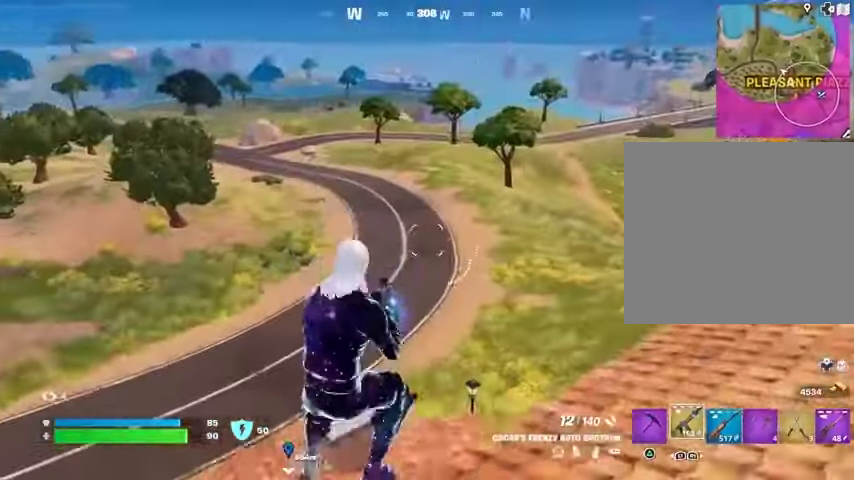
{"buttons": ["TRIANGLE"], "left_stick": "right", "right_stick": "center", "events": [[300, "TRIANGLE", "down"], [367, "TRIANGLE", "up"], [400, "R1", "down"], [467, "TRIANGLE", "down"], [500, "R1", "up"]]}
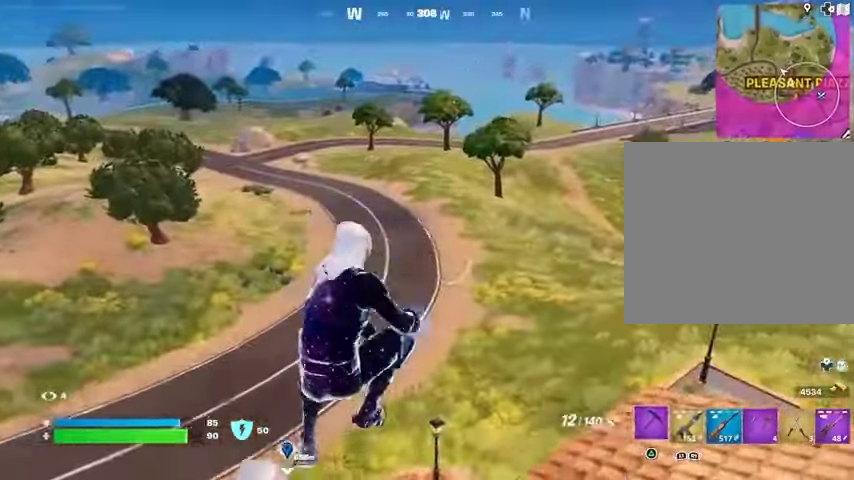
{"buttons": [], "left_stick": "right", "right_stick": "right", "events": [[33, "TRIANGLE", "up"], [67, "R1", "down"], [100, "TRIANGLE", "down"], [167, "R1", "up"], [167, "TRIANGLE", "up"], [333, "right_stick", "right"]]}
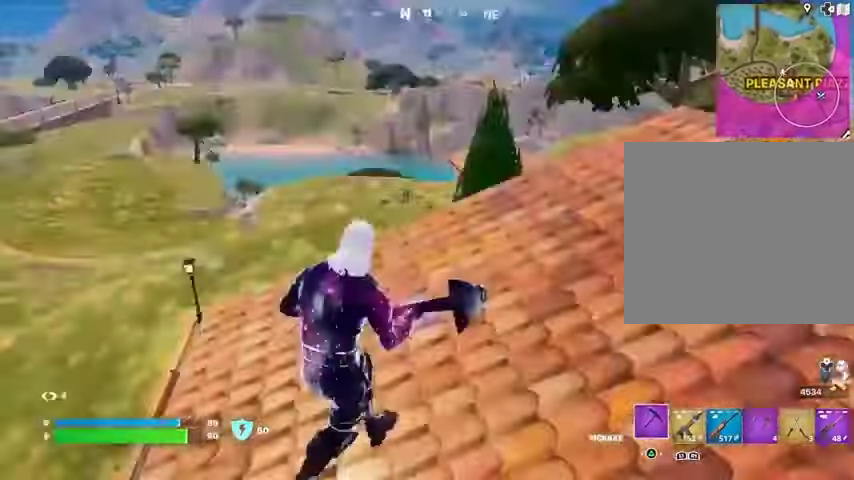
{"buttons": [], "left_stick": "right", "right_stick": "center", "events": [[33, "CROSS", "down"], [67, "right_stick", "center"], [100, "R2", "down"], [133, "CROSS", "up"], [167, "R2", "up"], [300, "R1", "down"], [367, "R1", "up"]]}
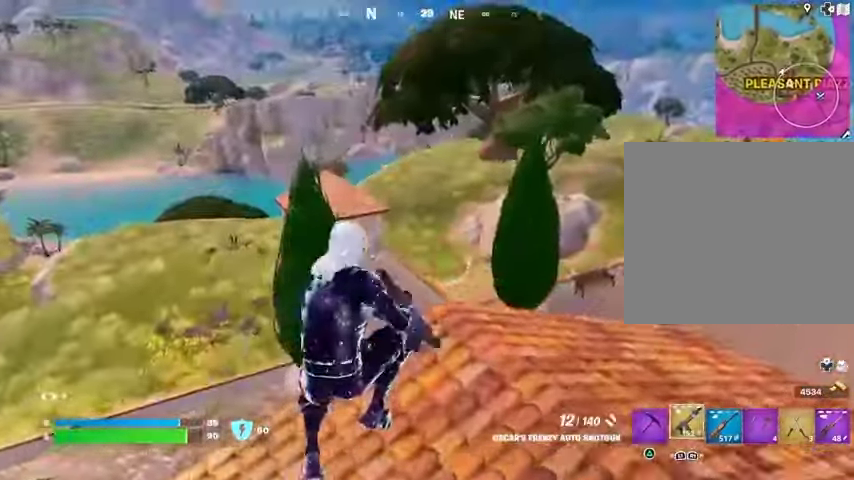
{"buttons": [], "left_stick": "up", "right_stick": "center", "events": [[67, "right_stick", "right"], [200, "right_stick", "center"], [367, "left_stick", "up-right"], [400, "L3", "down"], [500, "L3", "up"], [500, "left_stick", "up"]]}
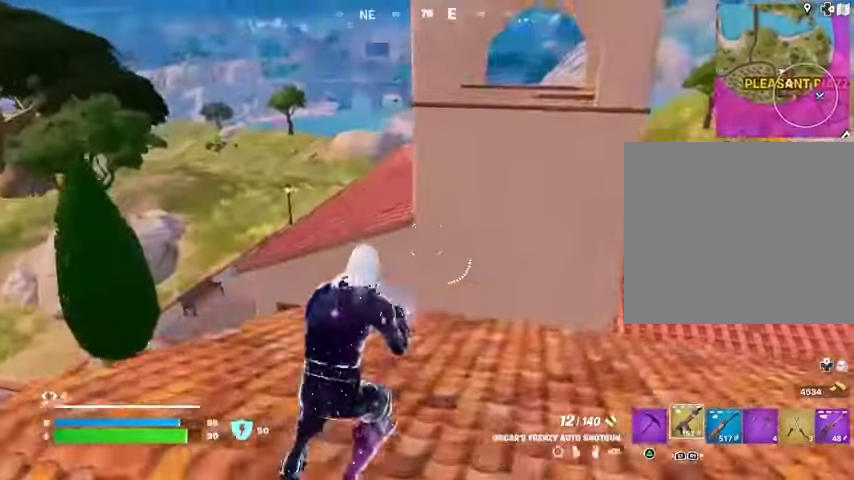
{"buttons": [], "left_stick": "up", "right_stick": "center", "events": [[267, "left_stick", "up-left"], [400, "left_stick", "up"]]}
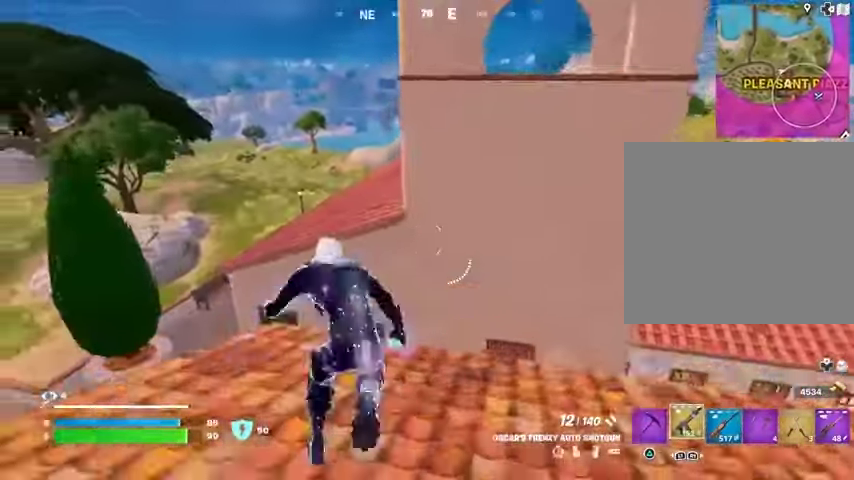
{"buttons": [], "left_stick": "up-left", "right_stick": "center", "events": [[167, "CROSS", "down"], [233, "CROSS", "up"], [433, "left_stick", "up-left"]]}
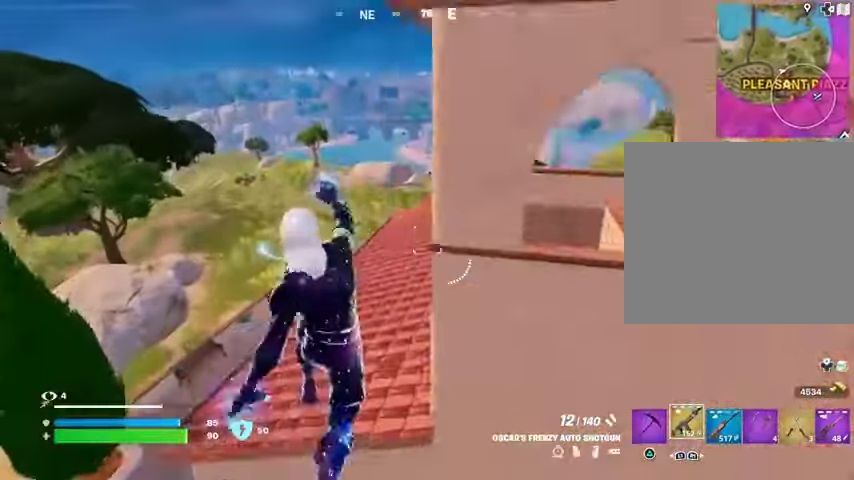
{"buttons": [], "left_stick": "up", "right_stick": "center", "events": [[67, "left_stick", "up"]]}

========================================================================

→ **Work instructions**
Go through the entries above and output them exactly, without pictures.

→ **Answer**
{"buttons": ["TRIANGLE"], "left_stick": "right", "right_stick": "center", "events": [[300, "TRIANGLE", "down"], [367, "TRIANGLE", "up"], [400, "R1", "down"], [467, "TRIANGLE", "down"], [500, "R1", "up"]]}
{"buttons": [], "left_stick": "right", "right_stick": "right", "events": [[33, "TRIANGLE", "up"], [67, "R1", "down"], [100, "TRIANGLE", "down"], [167, "R1", "up"], [167, "TRIANGLE", "up"], [333, "right_stick", "right"]]}
{"buttons": [], "left_stick": "right", "right_stick": "center", "events": [[33, "CROSS", "down"], [67, "right_stick", "center"], [100, "R2", "down"], [133, "CROSS", "up"], [167, "R2", "up"], [300, "R1", "down"], [367, "R1", "up"]]}
{"buttons": [], "left_stick": "up", "right_stick": "center", "events": [[67, "right_stick", "right"], [200, "right_stick", "center"], [367, "left_stick", "up-right"], [400, "L3", "down"], [500, "L3", "up"], [500, "left_stick", "up"]]}
{"buttons": [], "left_stick": "up", "right_stick": "center", "events": [[267, "left_stick", "up-left"], [400, "left_stick", "up"]]}
{"buttons": [], "left_stick": "up-left", "right_stick": "center", "events": [[167, "CROSS", "down"], [233, "CROSS", "up"], [433, "left_stick", "up-left"]]}
{"buttons": [], "left_stick": "up", "right_stick": "center", "events": [[67, "left_stick", "up"]]}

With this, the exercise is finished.